### Instructions for the task
Every line of the records that contains the string "center" counts once; give the total and nothing else.

### Records shown
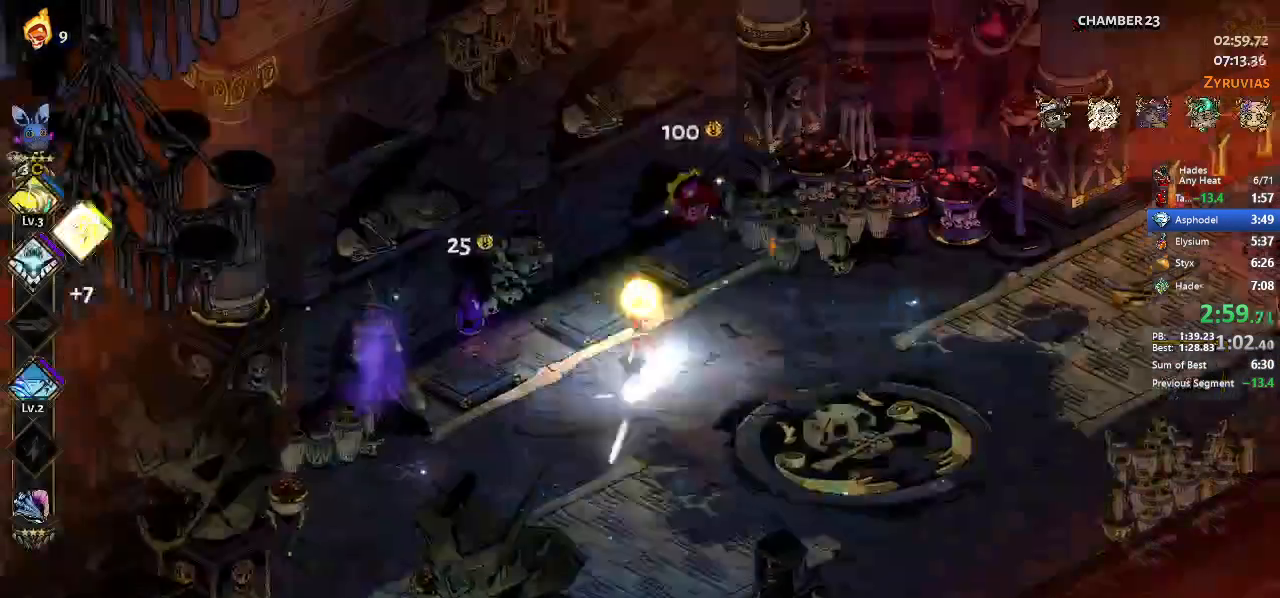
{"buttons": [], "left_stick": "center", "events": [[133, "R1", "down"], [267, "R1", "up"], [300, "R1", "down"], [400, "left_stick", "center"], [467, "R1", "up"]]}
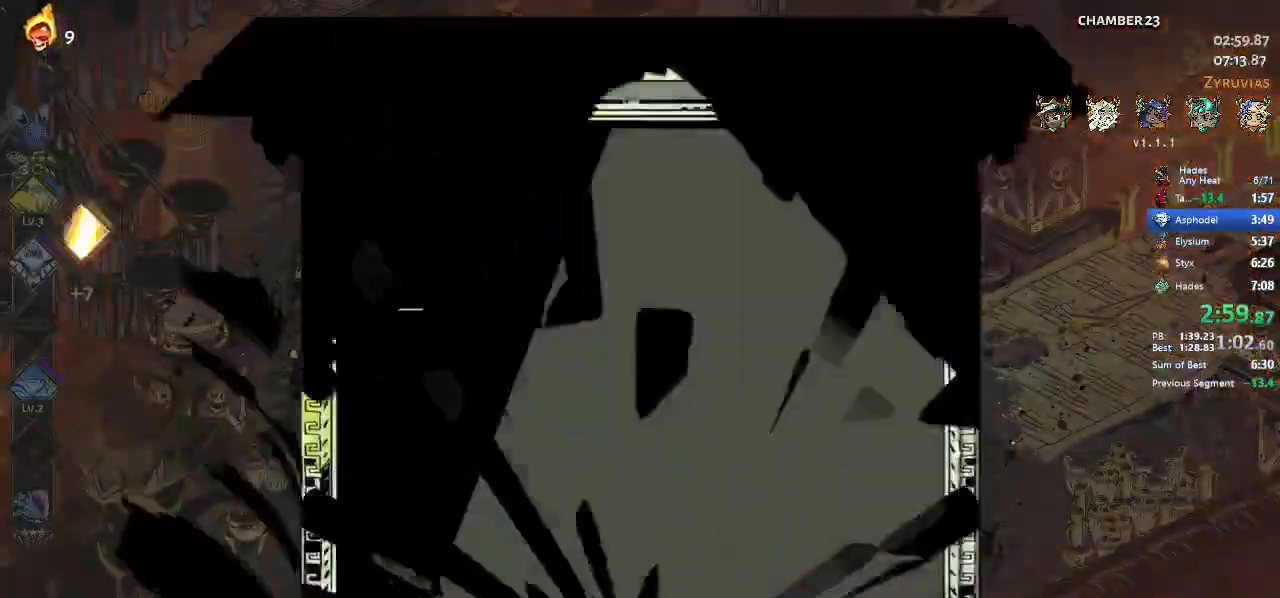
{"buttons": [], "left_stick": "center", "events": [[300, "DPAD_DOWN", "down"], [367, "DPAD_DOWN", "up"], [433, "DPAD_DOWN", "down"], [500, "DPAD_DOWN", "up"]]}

...

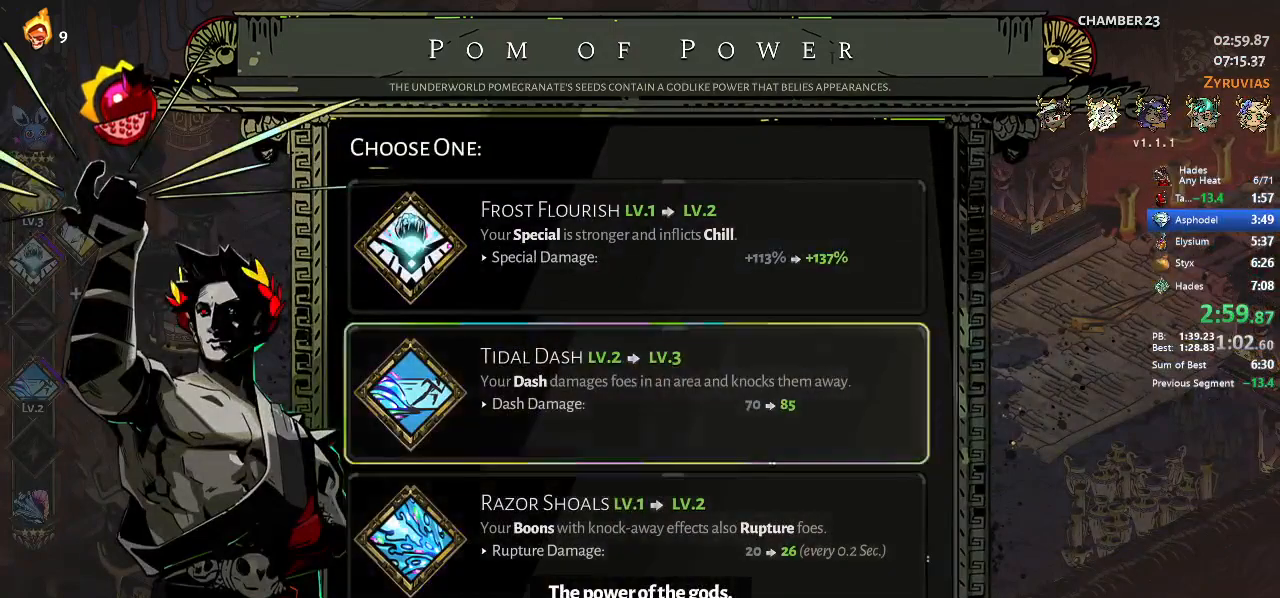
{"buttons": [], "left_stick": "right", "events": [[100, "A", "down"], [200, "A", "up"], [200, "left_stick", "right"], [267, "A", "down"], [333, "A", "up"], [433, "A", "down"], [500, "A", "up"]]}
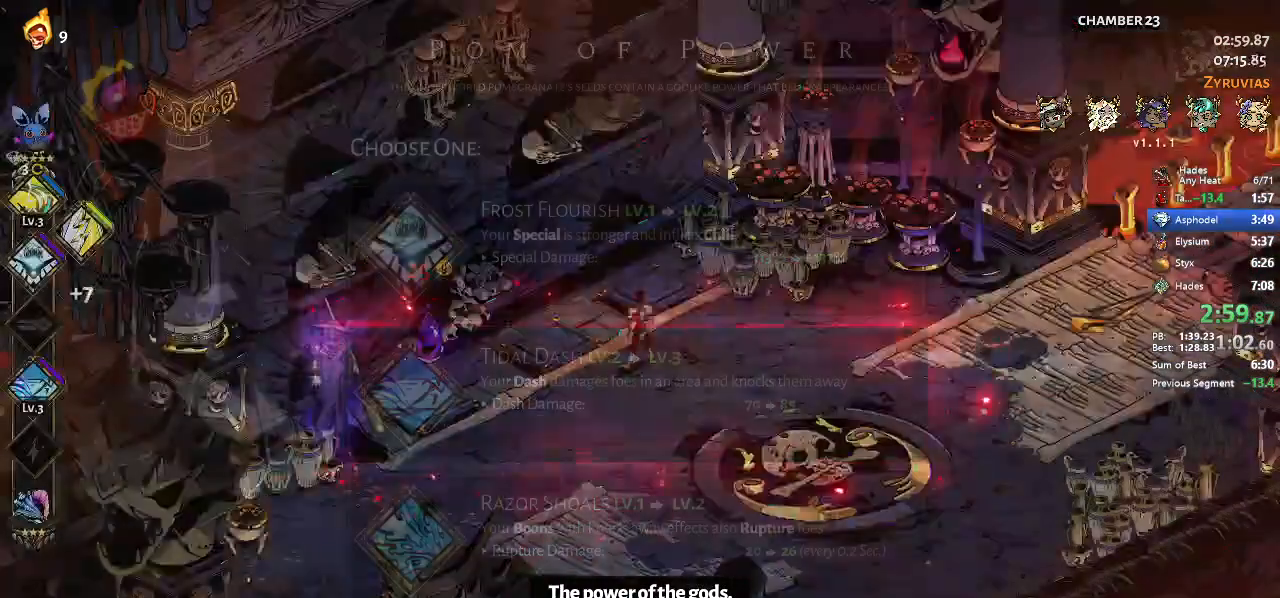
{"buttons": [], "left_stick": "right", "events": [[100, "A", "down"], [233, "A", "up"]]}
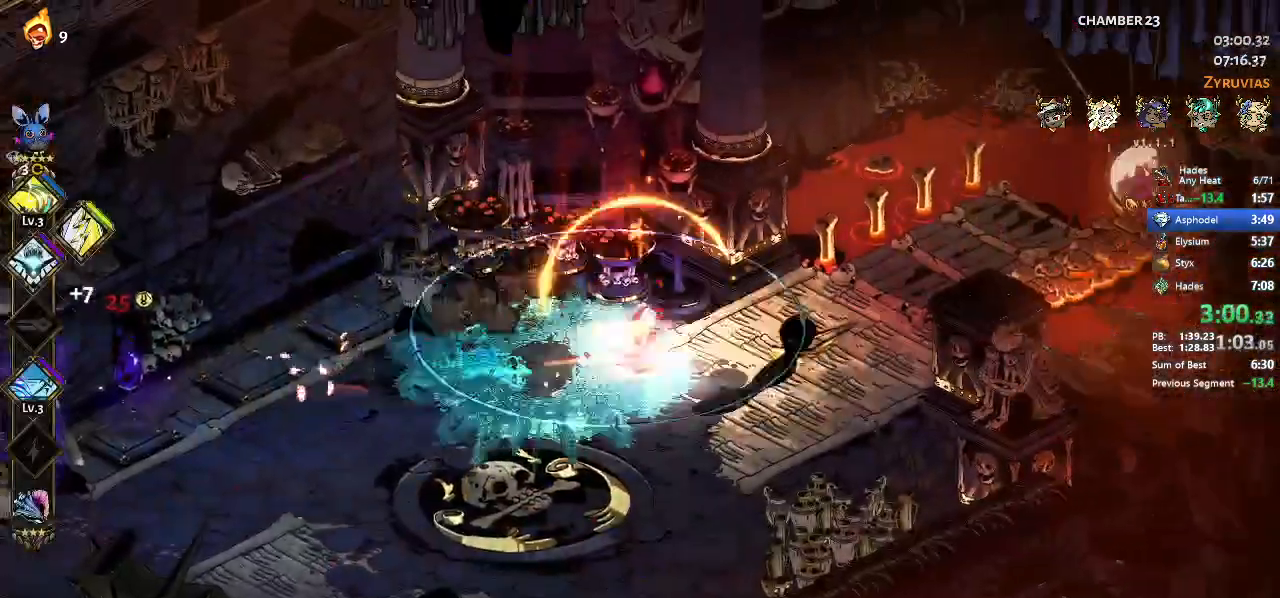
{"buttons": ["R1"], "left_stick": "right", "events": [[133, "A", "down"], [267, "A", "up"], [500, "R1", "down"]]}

### Result
2